Dans un contexte où la parole institutionnelle des entreprises s’érode (le reach et le taux d’engagement sur les réseaux sociaux de marques matures en témoignent), l’employee advocacy est devenu un levier central. S’il est bien utilisé ! En effet, le travers rencontré aujourd’hui par des annonceurs est simple : trop de programmes d’employee advocacy fonctionnent aujourd’hui comme des boucles autocentrées. Les posts publiés par la marque sont partagés par les collaborateurs, pour être ensuite likés par d’autres collègues.
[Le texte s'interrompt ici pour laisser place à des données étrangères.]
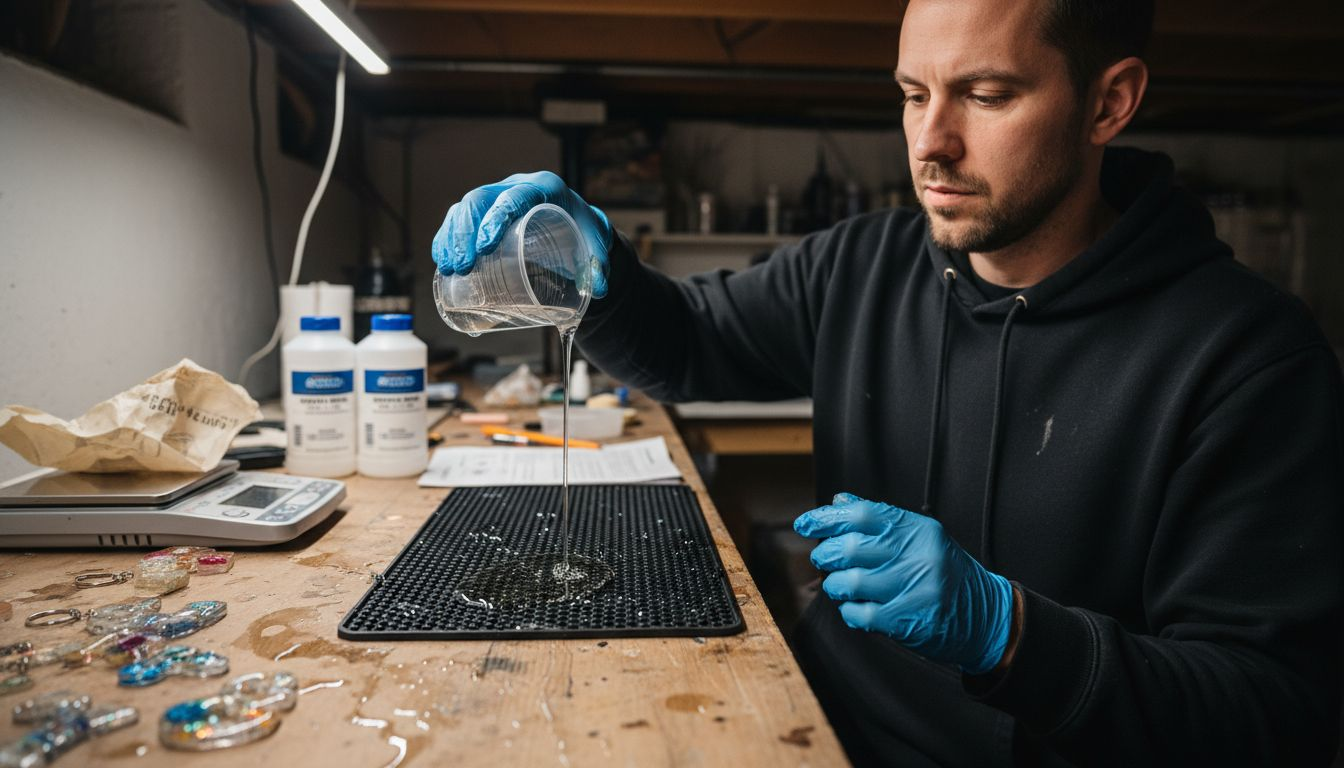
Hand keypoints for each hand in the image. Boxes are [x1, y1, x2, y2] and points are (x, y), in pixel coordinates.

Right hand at [431, 171, 613, 297]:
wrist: (576, 223)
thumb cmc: (583, 232)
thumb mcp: (594, 246)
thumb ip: (598, 266)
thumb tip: (597, 290)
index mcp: (545, 188)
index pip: (515, 196)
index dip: (496, 217)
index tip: (485, 246)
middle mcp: (517, 185)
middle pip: (481, 198)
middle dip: (466, 232)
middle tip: (464, 266)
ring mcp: (498, 195)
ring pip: (464, 206)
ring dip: (452, 236)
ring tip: (450, 268)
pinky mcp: (485, 210)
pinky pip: (458, 216)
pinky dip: (447, 236)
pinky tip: (442, 259)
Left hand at [794, 493, 1013, 674]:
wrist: (986, 617)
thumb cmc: (946, 574)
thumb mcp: (921, 537)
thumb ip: (880, 520)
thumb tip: (839, 501)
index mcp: (918, 530)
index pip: (862, 514)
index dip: (827, 517)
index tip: (805, 524)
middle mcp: (917, 555)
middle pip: (850, 548)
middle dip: (827, 555)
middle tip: (825, 560)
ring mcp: (914, 588)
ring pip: (849, 582)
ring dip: (835, 586)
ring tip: (840, 586)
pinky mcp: (909, 620)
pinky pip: (860, 614)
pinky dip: (850, 611)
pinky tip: (857, 608)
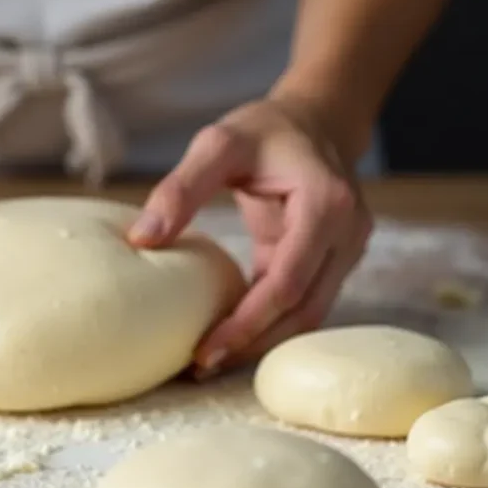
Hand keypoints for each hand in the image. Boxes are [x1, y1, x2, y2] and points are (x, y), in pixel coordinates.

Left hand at [126, 96, 372, 376]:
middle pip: (303, 310)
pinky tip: (231, 335)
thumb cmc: (265, 130)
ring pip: (309, 315)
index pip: (287, 282)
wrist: (315, 120)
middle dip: (253, 343)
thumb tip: (141, 239)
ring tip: (210, 359)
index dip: (247, 323)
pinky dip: (269, 324)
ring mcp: (346, 251)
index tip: (205, 349)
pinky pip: (304, 303)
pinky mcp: (333, 262)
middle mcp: (346, 234)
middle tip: (201, 367)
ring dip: (262, 341)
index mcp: (325, 205)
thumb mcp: (218, 143)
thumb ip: (180, 188)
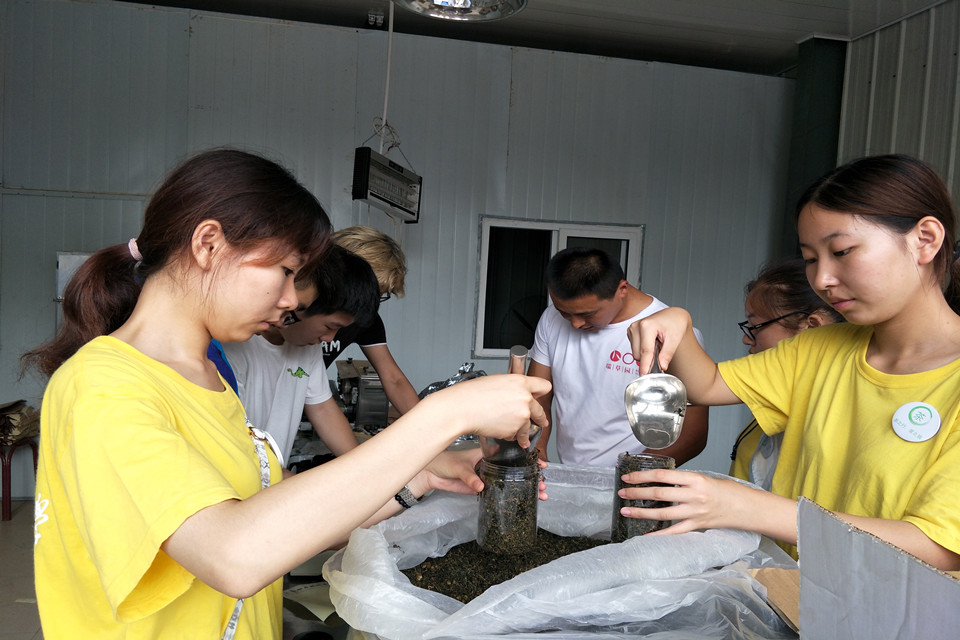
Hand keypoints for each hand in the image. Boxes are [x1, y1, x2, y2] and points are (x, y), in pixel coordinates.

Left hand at [410, 450, 549, 499]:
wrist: (431, 473)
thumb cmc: (444, 462)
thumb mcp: (458, 467)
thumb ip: (469, 477)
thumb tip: (480, 486)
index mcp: (488, 453)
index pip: (513, 455)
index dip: (528, 460)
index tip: (541, 464)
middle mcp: (491, 464)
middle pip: (516, 470)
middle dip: (532, 476)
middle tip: (544, 483)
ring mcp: (488, 476)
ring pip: (511, 481)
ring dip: (526, 486)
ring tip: (541, 494)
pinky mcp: (482, 487)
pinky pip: (500, 491)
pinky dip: (512, 494)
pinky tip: (523, 500)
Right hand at [420, 374, 550, 446]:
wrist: (462, 409)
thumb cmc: (473, 394)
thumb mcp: (497, 381)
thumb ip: (512, 386)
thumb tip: (516, 391)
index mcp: (521, 382)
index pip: (544, 386)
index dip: (541, 393)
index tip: (540, 398)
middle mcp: (525, 398)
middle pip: (540, 410)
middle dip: (539, 418)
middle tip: (539, 421)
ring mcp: (522, 415)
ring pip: (529, 426)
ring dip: (523, 431)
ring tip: (517, 434)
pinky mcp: (515, 430)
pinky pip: (517, 434)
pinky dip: (510, 435)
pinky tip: (500, 430)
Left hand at [616, 469, 768, 534]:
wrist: (748, 508)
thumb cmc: (728, 491)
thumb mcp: (705, 478)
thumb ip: (684, 481)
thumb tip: (662, 481)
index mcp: (695, 479)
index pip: (663, 475)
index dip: (642, 476)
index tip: (628, 476)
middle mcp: (694, 495)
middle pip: (659, 493)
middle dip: (637, 493)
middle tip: (622, 493)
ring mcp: (695, 512)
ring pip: (663, 513)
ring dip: (642, 512)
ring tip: (626, 511)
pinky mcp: (698, 526)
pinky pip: (674, 532)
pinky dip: (658, 535)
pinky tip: (644, 536)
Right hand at [626, 307, 692, 374]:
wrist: (672, 316)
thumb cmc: (674, 324)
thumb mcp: (675, 339)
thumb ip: (667, 353)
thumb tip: (662, 366)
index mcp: (647, 326)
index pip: (645, 351)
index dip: (645, 365)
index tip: (644, 375)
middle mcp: (636, 326)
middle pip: (638, 354)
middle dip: (649, 358)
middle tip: (660, 348)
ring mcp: (631, 328)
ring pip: (635, 353)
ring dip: (646, 353)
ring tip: (656, 343)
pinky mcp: (630, 332)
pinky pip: (635, 349)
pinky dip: (643, 349)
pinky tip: (651, 341)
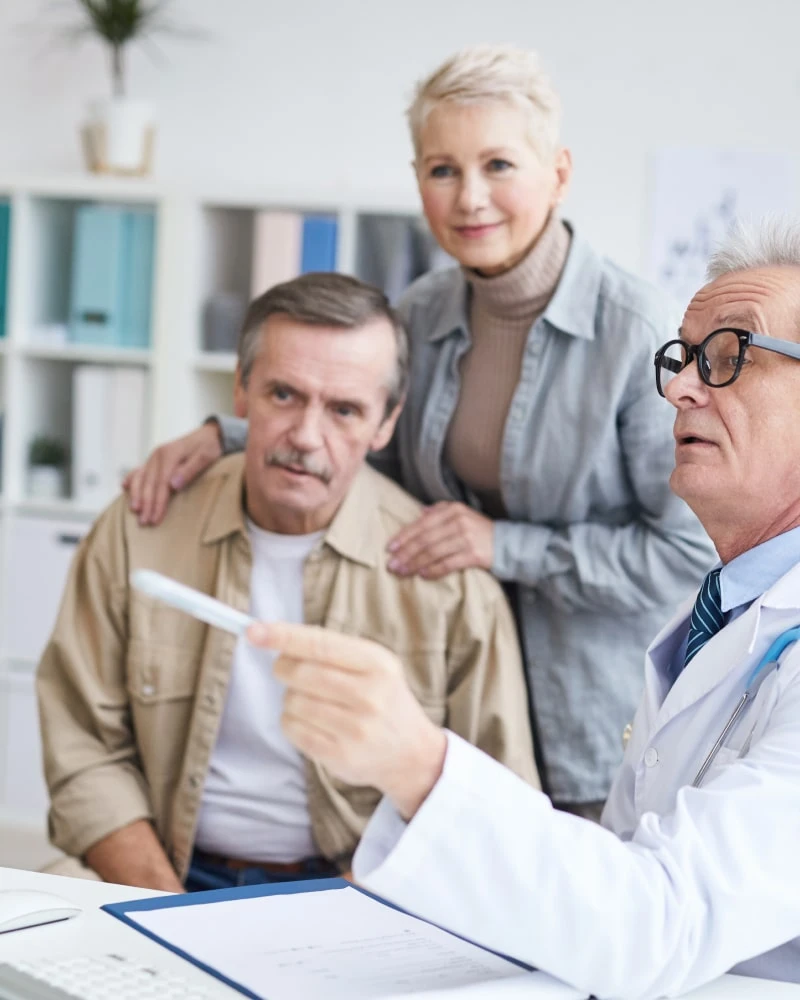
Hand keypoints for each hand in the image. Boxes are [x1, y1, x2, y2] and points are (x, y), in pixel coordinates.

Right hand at [124, 422, 222, 525]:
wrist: (210, 434)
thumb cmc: (210, 447)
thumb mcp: (206, 457)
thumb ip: (189, 470)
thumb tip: (172, 485)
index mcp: (169, 455)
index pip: (161, 484)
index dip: (158, 503)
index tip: (155, 519)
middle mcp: (158, 455)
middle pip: (149, 484)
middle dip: (146, 504)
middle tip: (143, 522)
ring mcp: (154, 457)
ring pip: (141, 478)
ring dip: (136, 495)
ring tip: (134, 511)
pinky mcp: (155, 459)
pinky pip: (140, 469)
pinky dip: (132, 478)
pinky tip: (124, 487)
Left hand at [248, 621, 446, 820]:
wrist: (412, 753)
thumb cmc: (382, 697)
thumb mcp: (372, 664)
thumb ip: (330, 649)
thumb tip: (274, 636)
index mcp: (377, 663)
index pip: (320, 645)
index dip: (283, 636)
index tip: (253, 630)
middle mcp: (369, 695)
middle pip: (301, 673)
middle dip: (283, 667)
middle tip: (285, 668)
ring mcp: (356, 729)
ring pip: (292, 701)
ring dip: (290, 697)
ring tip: (311, 700)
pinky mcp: (341, 756)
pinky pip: (292, 729)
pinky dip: (291, 721)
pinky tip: (311, 721)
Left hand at [387, 502, 493, 579]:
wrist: (507, 543)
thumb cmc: (479, 530)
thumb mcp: (462, 514)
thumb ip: (441, 510)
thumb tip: (420, 513)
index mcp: (452, 510)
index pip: (422, 524)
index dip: (404, 536)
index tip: (389, 548)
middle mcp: (458, 521)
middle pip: (425, 539)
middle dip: (405, 553)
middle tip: (391, 564)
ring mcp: (466, 538)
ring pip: (433, 552)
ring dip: (415, 564)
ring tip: (402, 572)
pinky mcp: (474, 555)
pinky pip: (448, 564)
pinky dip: (433, 570)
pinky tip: (422, 575)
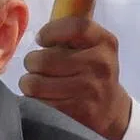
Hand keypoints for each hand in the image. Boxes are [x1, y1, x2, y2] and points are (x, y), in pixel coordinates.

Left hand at [19, 16, 132, 139]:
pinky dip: (34, 101)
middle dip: (32, 62)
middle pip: (44, 59)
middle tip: (36, 66)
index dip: (51, 31)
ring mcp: (91, 90)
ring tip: (36, 84)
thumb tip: (39, 36)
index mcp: (105, 42)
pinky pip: (40, 104)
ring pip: (36, 84)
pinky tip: (43, 98)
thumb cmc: (91, 72)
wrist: (110, 110)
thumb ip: (70, 34)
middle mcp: (100, 65)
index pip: (76, 27)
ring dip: (28, 84)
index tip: (41, 40)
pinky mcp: (79, 112)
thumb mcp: (92, 47)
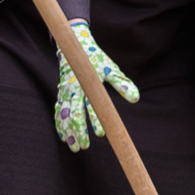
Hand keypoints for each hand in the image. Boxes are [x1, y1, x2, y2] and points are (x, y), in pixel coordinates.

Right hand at [53, 19, 138, 151]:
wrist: (75, 46)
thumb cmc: (95, 59)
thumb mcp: (111, 69)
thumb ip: (121, 83)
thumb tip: (135, 98)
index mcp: (85, 85)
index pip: (90, 106)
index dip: (94, 120)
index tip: (101, 133)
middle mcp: (72, 91)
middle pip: (73, 115)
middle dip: (78, 131)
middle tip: (84, 146)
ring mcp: (64, 93)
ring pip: (63, 116)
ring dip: (68, 132)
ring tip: (75, 148)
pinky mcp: (61, 94)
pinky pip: (58, 112)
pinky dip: (60, 125)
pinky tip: (64, 138)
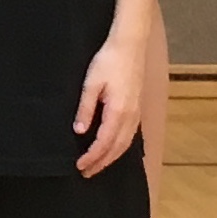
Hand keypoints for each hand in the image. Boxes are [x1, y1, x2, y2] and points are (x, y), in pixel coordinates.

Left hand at [72, 28, 147, 176]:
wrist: (130, 44)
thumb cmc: (109, 60)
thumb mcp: (91, 84)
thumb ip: (85, 109)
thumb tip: (79, 132)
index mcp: (118, 111)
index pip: (104, 143)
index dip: (91, 157)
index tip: (79, 166)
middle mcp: (130, 116)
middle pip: (116, 148)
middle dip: (101, 163)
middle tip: (86, 173)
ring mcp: (136, 113)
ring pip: (125, 144)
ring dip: (111, 157)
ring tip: (97, 166)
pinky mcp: (137, 108)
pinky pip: (130, 135)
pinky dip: (120, 147)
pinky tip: (113, 149)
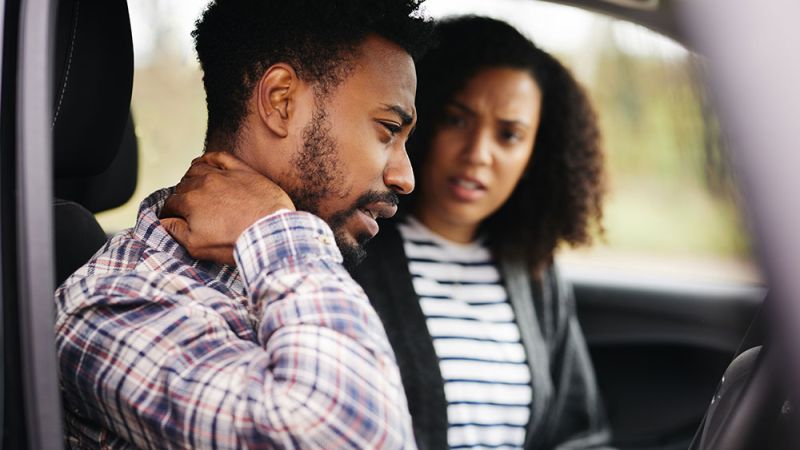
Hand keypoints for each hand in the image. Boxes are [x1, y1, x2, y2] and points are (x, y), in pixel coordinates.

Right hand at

Ce n’est pas vain et cela s’intègre à la stratégie de communication interne de certaines organisations. Mais c’est fâcheux quand on sait par exemple que les leads générés par des interactions avec des publications personnelles de collaborateurs se distinguent par un taux de transformation 7 fois supérieur à celui des publications des comptes de marque.

C’est pourquoi l’employee advocacy gagne à être stucturée sur la base de populations et de programmes spécifiques : les thought leaders, les experts, les ambassadeurs… dans une approche résolument communautaire et ouverte, où l’objectif est de créer de la relation et du rayonnement et pas seulement d’amplifier quantitativement chaque publication corporate. Les statistiques sur LinkedIn sont à cet égard sans appel : un partage « sec » – sans commentaire – de la publication d’un compte d’entreprise enregistre en moyenne 750 vues, contre 3 500 pour un post comportant un texte original, même bref.

 Pour susciter la confiance, il faut prendre position, assumer de s’exposer et de s’engager. Cela passe bien sûr par un exercice socle institutionnel qui prend souvent la forme d’un manifeste, texte positionnant et stratégique ; mais aussi et d’abord par la parole des dirigeants, dans un exercice de leader advocacy, de tribunes et de prises de parole dont les aspérités et les positions sont centrales. Ils sont en première ligne, notamment sur les réseaux sociaux. Et leur parole est la boussole sur laquelle l’ensemble de l’entreprise peut s’aligner.

 3. Décentrer la parole et trouver des alliés : advocacy et earned content

Ce qu’on dit de soi pèse infiniment moins que ce que d’autres disent de vous. C’est la règle d’or qui guide les stratégies de réputation efficaces. Créer les conditions de l’émergence de cette parole positive est central pour nourrir la confiance envers une marque, une entreprise ou une institution. Qui sont ces tiers ? Les collaborateurs, les partenaires, les clients bien sûr. Mais ce sont aussi tous ceux qu’on qualifie d’influenceurs : les journalistes, les experts, les universitaires, les chercheurs, les élus, et plus généralement tous les émetteurs individuels ou collectifs qui conjuguent légitimité et convergence de vue ou d’intérêt sur une thématique, une tendance, un combat ou une conviction.

Identifier ces alliés, qui ne se confondent pas avec les « influenceurs » réseaux sociaux, les rendre visibles et vocaux est absolument essentiel dans le monde digital qui vient. Cet exercice, que les anglosaxons appellent l’advocacy et qui vise à contribuer indirectement à l’émergence de contenus favorables (le « earned content »), devient stratégique pour les sujets business et institutionnels. 77% des professionnels de la communication et du marketing voudraient que leur entreprise investisse davantage dans le earned media, qu’ils estiment également être la tactique la plus propice à créer la confiance3.

Tout cela implique pour les annonceurs d’accepter une mesure différente du ROI : les résultats de l’advocacy se mesurent à moyen terme, là où le owned content et surtout le paid media permettent une vision (relativement) lisible à court terme de leur impact. Cela suppose aussi d’accepter de façon paradoxale (ou pas) que la marque se mette en retrait pour renforcer la confiance qu’elle inspire : par définition, le earned media n’est pas brandé et il n’est pas publié dans l’écosystème propriétaire. Si la concentration des espaces de contenus sur les sites (via des webzines, des hubs, des espaces éditoriaux…) garde toute sa pertinence en termes de stratégie SEO, nous assistons déjà à un retour des sites de contenus déportés, déportalisés, c’est-à-dire des médias consacrés à une thématique stratégique pour laquelle l’annonceur accepte d’apparaître en retrait relatif – c’est le cas par exemple du formidable média Redshift by Autodesk – ou absolu, s’effaçant complètement derrière un combat de catégorie.